Using Maven enforces a specific directory structure to your project. There is a specific directory path for your source code, runtime resource files, … Another change in your project is adding a file named pom.xml which will describe dependencies and build options.

I will explain some basic concepts in the Maven world, then will proceed to create a new project based on Maven.

Artifact

An Artifact, is a JAR file which is available for use in a Java project. Artifacts can be downloaded from Maven Repository (a publicly available website), but normally this is done automatically by maven command line.

Each Artifact represents a small piece of software that can be re-used in a software project. For example, there are artifacts for logging and encryption. There are a number of Maven repositories available, but the well-known repository is the one provided by Maven itself which is available for search and browse at http://search.maven.org/. You can search for artifacts and download them. You also have a local repository which contains JAR files downloaded from remote repositories or installed locally.

Each artifact is uniquely identified by using 3 elements: group-id, artifact-id and version.

Group-id represents the name of the company or organization which has produced the artifact (e.g. org.apache.logging.log4j). Artifact-id is a unique string for the artifact (e.g. log4j) and version string (e.g. 1.2.17). When you specify your project’s dependencies, you have to write their Group-id, artifact-id and version.

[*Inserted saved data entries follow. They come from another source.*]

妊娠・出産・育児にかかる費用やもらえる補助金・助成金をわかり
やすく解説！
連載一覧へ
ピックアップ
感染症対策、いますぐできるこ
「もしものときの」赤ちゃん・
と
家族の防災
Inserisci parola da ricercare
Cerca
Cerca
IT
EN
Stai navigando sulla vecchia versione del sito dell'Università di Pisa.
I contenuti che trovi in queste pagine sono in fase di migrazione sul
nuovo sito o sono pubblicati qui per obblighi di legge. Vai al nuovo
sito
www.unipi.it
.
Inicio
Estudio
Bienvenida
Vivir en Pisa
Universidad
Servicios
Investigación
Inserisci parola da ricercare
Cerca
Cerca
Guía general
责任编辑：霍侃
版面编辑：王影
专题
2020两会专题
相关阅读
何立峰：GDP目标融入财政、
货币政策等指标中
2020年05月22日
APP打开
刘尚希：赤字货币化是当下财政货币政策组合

You can also tell Maven to produce an artifact when compiling your project. The result will be a .jar file including metadata about the artifact. You can then install this jar file into a Maven repository and use it as a dependency in other projects.

Build lifecycle

A build lifecyle is a set of steps (phases) which Maven does to build the project. You can define your own lifecycle but the default lifecycle is used most of the time. Here is a list of most important phases in the default lifecycle:

  1. validate: Make sure project structure is correct and all required data are available
  2. compile: Compile source code files
  3. test: Run unit test files
  4. package: Package compiled files in a distributable format (e.g. JAR)
  5. install: Install package into the local repository.

There is also another important lifecycle named “clean“. This lifecycle will clean-up artifacts created during build lifecycle.

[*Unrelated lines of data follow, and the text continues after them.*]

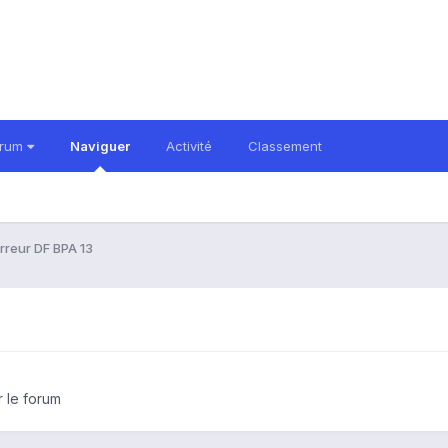
orum
Naviguer
Activité
Classement
rreur DF BPA 13
r le forum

You can call Maven command like tool and give the name of the phase or lifecycle to execute:

mvn clean package

Above command will run clean lifecycle and then will run build lifecycle up to ‘package‘ step. The target of the operation is the current directory.

Directory structure

Maven expects a standard project structure in your project. You have to follow this structure:

Suppose the root directory of the project is named ‘myapp‘:

  • myapp/pom.xml
  • myapp/src/main/java/com/mahdix/App.java: Source code files should reside in this location and below, according to your package names.
  • myapp/src/test/java/com/mahdix/Test.java: Location for test files

You will run Maven command line utility on the root directory of the project where there is pom.xml file.

POM.xml

Here is the general structure of a pom.xml file:

<project xmlns="http://maven.apache.org/POM/4.0.0">
 <modelVersion>4.0.0</modelVersion>
 
 <groupId>com.mahdix</groupId>
 <artifactId>my-app</artifactId>
 <version>1.0</version>
 <packaging>jar</packaging>
 
 <name>Test Application</name>
 <url>http://www.mahdix.com</url>
 
 <dependencies>
   <dependency>
     <groupId>junit</groupId>
     <artifactId>junit</artifactId>
     <version>4.8.2</version>
   </dependency>
</dependencies>
</project>

Here is explanation of important parts:

  • modelVersion: Specifies the model version of the Maven tool we use, this should always be 4.0.0
  • groupId, artifactId, version: These tags specify information about the current project
  • dependencies: This tag lists dependencies of the project. Maven will automatically fetch, download and install required JAR files according to the dependency list provided. You just need to specify artifacts that you need.